Exercise prompt: Pick up the article on "professional" respondents in online surveys and keep writing from the point where it stops.

Text under study:
════════

Thanks to the Internet, conducting surveys has never been easier.  Being able to use the Web to conduct marketing research has greatly reduced the cost and time involved and has democratized the process for many companies.

While online surveys have increased simplicity and cost-savings, they have also given rise to a dangerous breed of respondents – “Professional” survey-takers.   

A “professional” respondent is one who actively seeks out online surveys offering paid incentives – cash, rewards, or some other benefit – for completing the survey.  In fact, many blogs and online articles tell of different sites people can go to find paid online surveys.

If your company conducts online surveys, “professionals” can render your findings useless.  In order for your survey to provide accurate and useful results, the people surveyed must be representative of the population you are measuring and selected randomly (that is, everyone from the population has an equal chance of selection).

“Professionals” subvert the sampling principles of representativeness and randomness simply because they self-select to take the survey.  The survey tool does not know that they are not part of the population to be measured, nor their probability of selection.  What’s more, online surveys exclude persons from the population without Internet access.  This results in a survey bias double-whammy.

════════

Data shown:
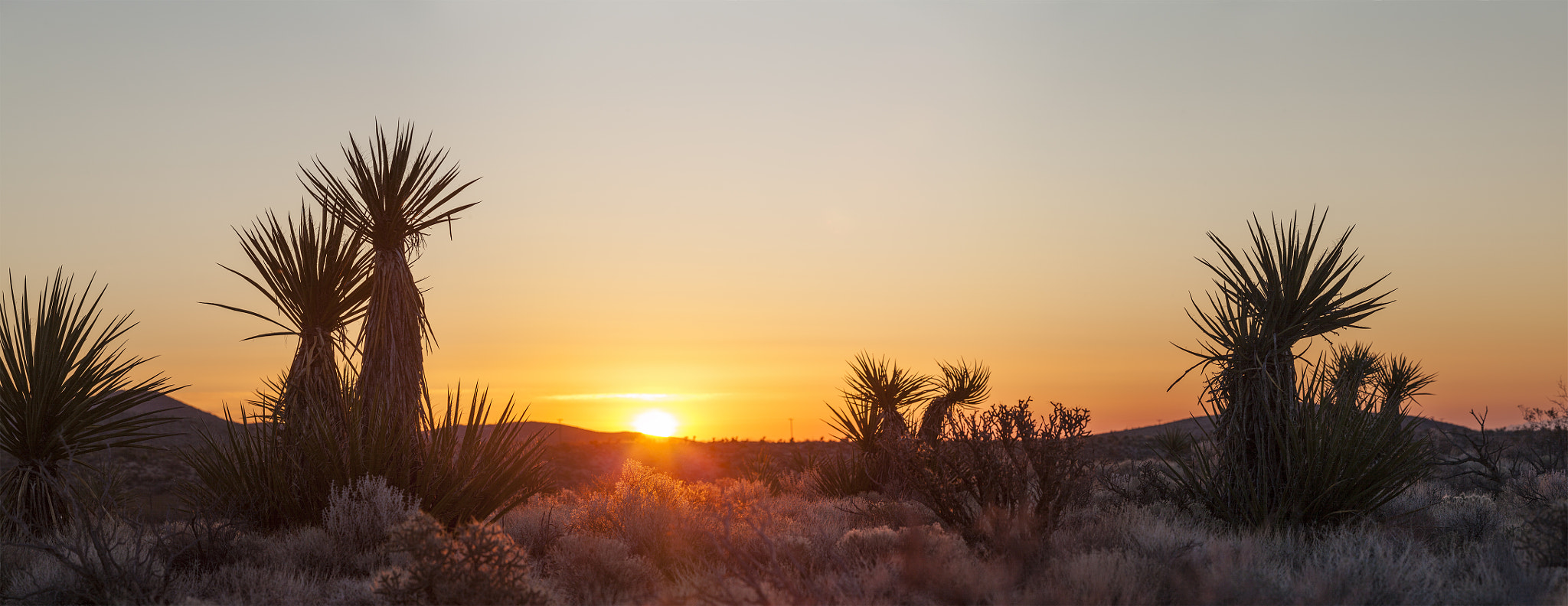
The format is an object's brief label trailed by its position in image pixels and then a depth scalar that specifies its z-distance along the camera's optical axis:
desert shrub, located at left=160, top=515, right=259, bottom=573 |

════════

Answer space:
In addition, “professionals” may simply go through a survey for the sake of the incentive.  Hence they may speed through it, paying little or no attention to the questions, or they may give untruthful answers.  Now your survey results are both biased and wrong.

 Minimizing the impact of “Professionals”

There are some steps you can take to protect your survey from “professionals,” including:

  • Maintain complete control of your survey distribution.  If possible, use a professional online survey panel company, such as e-Rewards, Greenfield Online, or Harris Interactive.  There are lots of others, and all maintain tight screening processes for their survey participants and tight controls for distribution of your survey;
  • If an online survey panel is out of your budget, perhaps you can build your own controlled e-mail list (following CAN-SPAM laws, of course).  E-mailing your survey is less prone to bias than keeping it on a Web site for anyone to join.
  • Have adequate screening criteria in your survey.  If you can get respondents to sign in using a passcode and/or ask questions at the beginning, which terminate the survey for people whose responses indicate they are not representative of the population, you can reduce the number of “professionals”;
  • Put “speed bumps” into your survey.  An example would be to have a dummy question inside that simply says: “Select the 3rd radio bottom from the top.”  Put two or three bumps in your survey.  A respondent who answers two or more of those bump questions incorrectly is likely to be a speeder and the survey can be instructed to terminate;
  • Ask validation questions.  That is, ask a question one way and then later in the survey ask it in another form, and see if the responses are consistent.  If they’re not, then the respondent may be a “professional” or a speeder.

The Internet may have made marketing research easier, but it has also made it more susceptible to bias.  The tools to conduct marketing research have become much easier and more user-friendly, but that doesn’t change the principles of statistics and marketing research.  Online surveys, no matter how easily, fast, or cheaply they can be implemented, will waste time and money if those principles are violated.